Ethiopia’s Authoritarian Regime Cracks Down, Kills Dozens of Protesters
Ethiopian security forces killed more than 80 people during a month of protests against an ambitious urban development plan, according to representatives of the Oromo ethnic group which led the protests. Both the demonstrations and government violence reflect the increasingly authoritarian relationship between the Ethiopian state, a key U.S. military ally, and its population.
Beginning in mid-November, Oromo youths and farmers began protesting government plans to extend the urban development of the capital, Addis Ababa, into the surrounding Oromia federal region. International media only had intermittent access to the area, but many observers agree that the government is facing the most significant civil resistance movement since it took power in 1991.
In interviews, protesters refer both to an increasing political and economic marginalization, as well as the fear of displacement due to rapid urban development as motivations for the demonstrations. Human Rights Watch claims the government has killed at least 75 people.
The grievances have a historic connotation. Ethiopia can look back on a history of literally thousands of years as an independent state, and has the distinction of being the only African nation to never have been colonized (though this point is debatable). Oromia, however, is a comparatively recent addition. Emperor Menelik began the conquest of the region in the 1880s with the help of local allies in a campaign that saw the Ethiopian army commit massive atrocities.
Despite representing the largest ethnic group and 35 percent of the population of Ethiopia, the Oromo people have never been adequately represented in either the ruling political elite or the military, with the current regime being heavily dominated by ethnic Tigrinya.
Above — Oromo men in Ethiopia.
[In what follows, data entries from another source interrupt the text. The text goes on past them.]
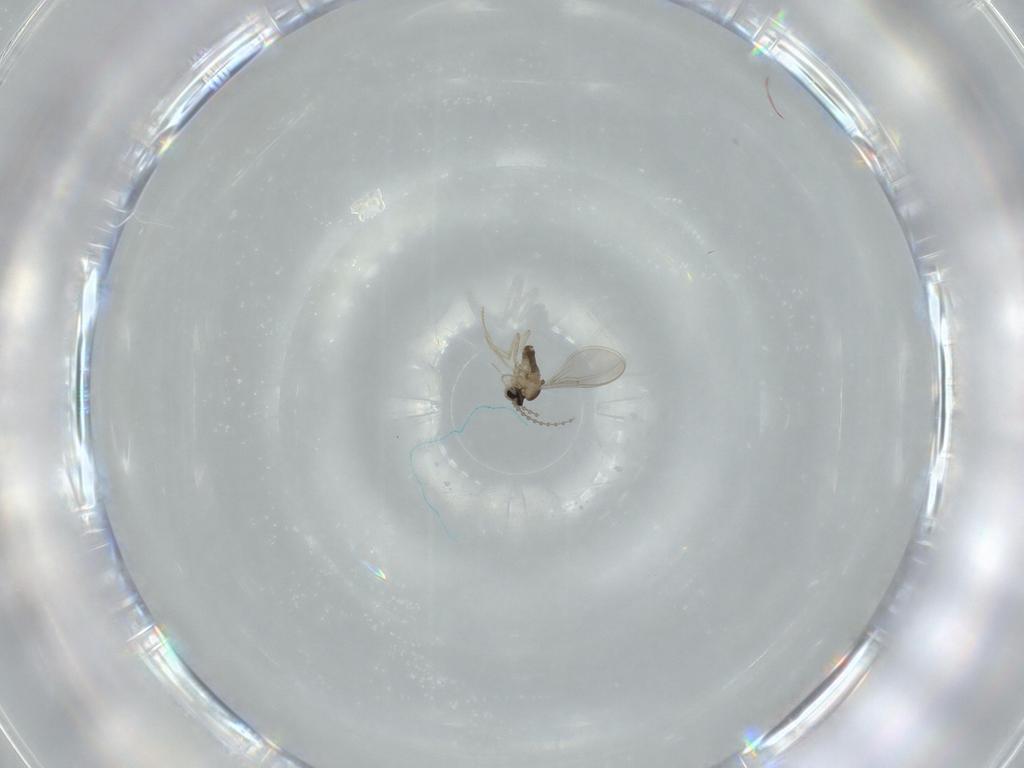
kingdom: Animalia
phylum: Arthropoda
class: Insecta
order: Diptera
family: Cecidomyiidae
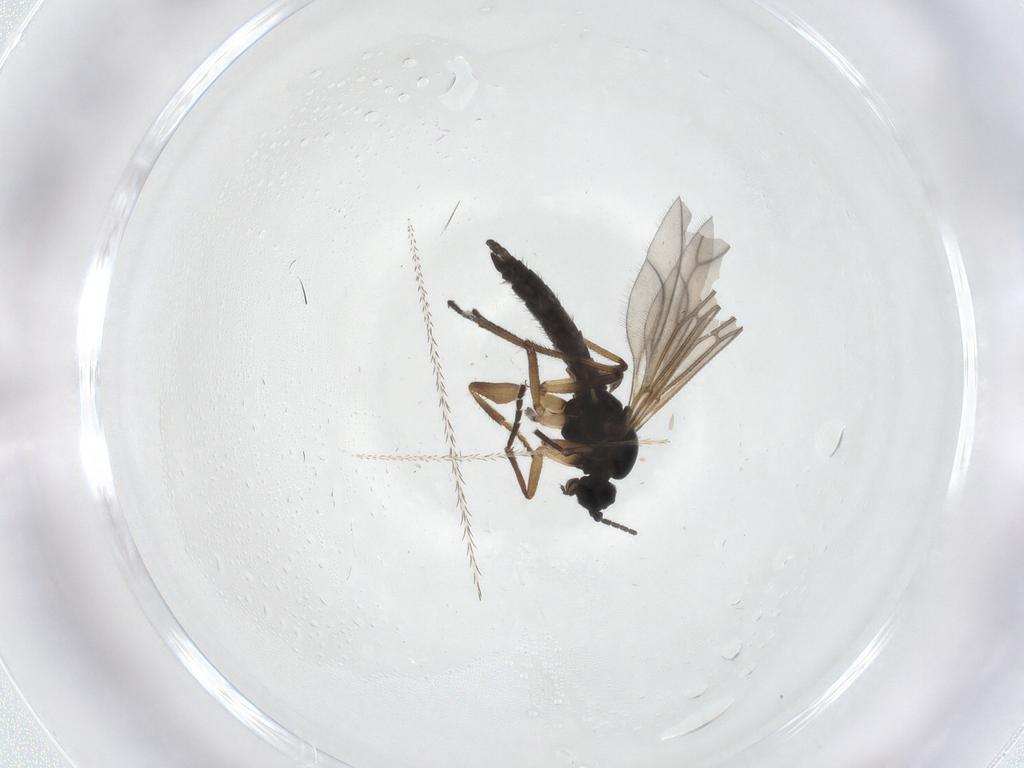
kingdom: Animalia
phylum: Arthropoda
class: Insecta
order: Diptera
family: Sciaridae
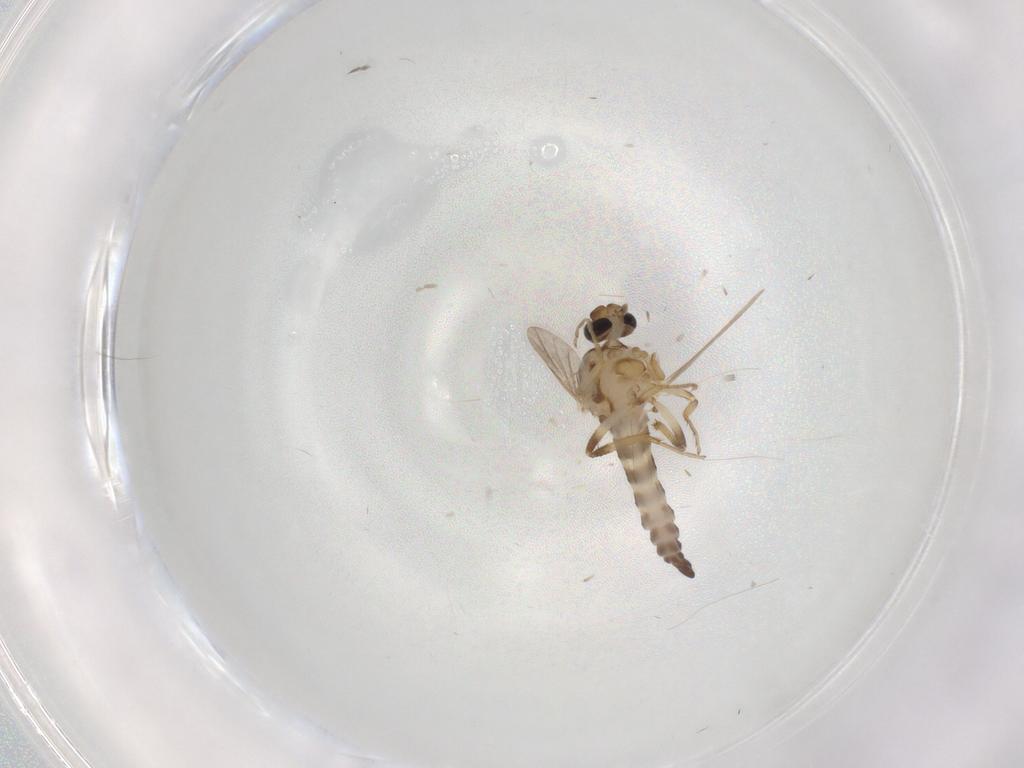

Rod Waddington / Flickr photo. At top — Ethiopian pro-democracy protest in Chicago. Kim Scarborough / Flickr photo
But the protests also reflect more recent complaints. Ethiopia’s government, led by the ruling Ethiopian People’s Revolutionary Democratic Front, has pursued the model of a developmental state — for which it has cited China as a model — since it succeeded in ousting a communist regime in the 1990s.
The EPRDF has severely curtailed civil and political liberties, accelerating the restrictions after a botched general election in 2005, which the partly allegedly rigged to keep its parliamentary majority.
In the 2015 general elections the EPRDF and an allied party won all of the parliament’s 524 seats, effectively nullifying opposition influence on the political process. The EPRDF and its allies control the regional administrations, the federal security services, the armed forces and significant parts of the economy.
This has let to an incredible centralization of power, which is in stark contrast to Ethiopia’s official constitution as a highly federalized country.
In return, the EPRDF has prescribed the country a top-down developmental agenda that has seen some successes. Gross National Income per capita has risen from $657 in 2004 to $1,638 in 2014, and the country has also steadily improved its ranking in the composite Human Development Index, having started from the position of one of the world’s least developed countries. To kickstart industrial development, the Ethiopian government has begun several high-profile hydro power projects heavily financed by government revenue.
Internationally, Ethiopia has positioned itself firmly as an American ally in the region, hosting U.S. military forces and contractors conducting drone missions over Somalia. Ethiopia has also intervened militarily in neighboring Somalia to counter Islamist groups.
This combination of international alignment and domestic economic development has shielded the Ethiopian regime from harsh criticism regarding its internal policies. But there has been backlash nonetheless, and the current protests are only the latest incarnation.
Ethiopian troops in Somalia. AMISOM photo
The Ethiopian military is fighting several low-intensity insurgencies, including the Ogaden National Liberation Front, the Afar Revolutionary Democratic Unity Front and the Oromo Liberation Front, some of which are supported by or based in Eritrea. In all cases, key grievances include the ruling elite’s political and economic marginalization of ethnic groups.
So far, the Ethiopian government has counted on its economic policies to undermine support for these rebel movements, which mostly stem from sparsely populated and geographically remote areas. But the protests over the Addis Ababa urban development plans indicate that Ethiopia’s aggressive and top-down model of economic development might in itself produce conflicts.
In an article for the blog Africa Is a Country, Mohammed Ademo and Hassen Hussein pointed out that job opportunities for the country’s youth — 70 percent of the population is under the age of 30 — remain marginal. The public sector remains one of Ethiopia’s main source of qualified employment, but it is only accessible to candidates with connections to the political establishment.
At the same time, the government actively delegitimizes protests as “terrorism,” even when demonstrations remain largely peaceful. Ethiopia’s state intelligence services have claimed that some protesters have a “direct link with a group that has been collaborating with other proven terrorist parties.”
Amnesty International has condemned this approach, arguing in a statement that “the suggestion that these Oromo — protesting against a real threat to their livelihoods — are aligned to terrorists will have a chilling effect on freedom of expression for rights activists.”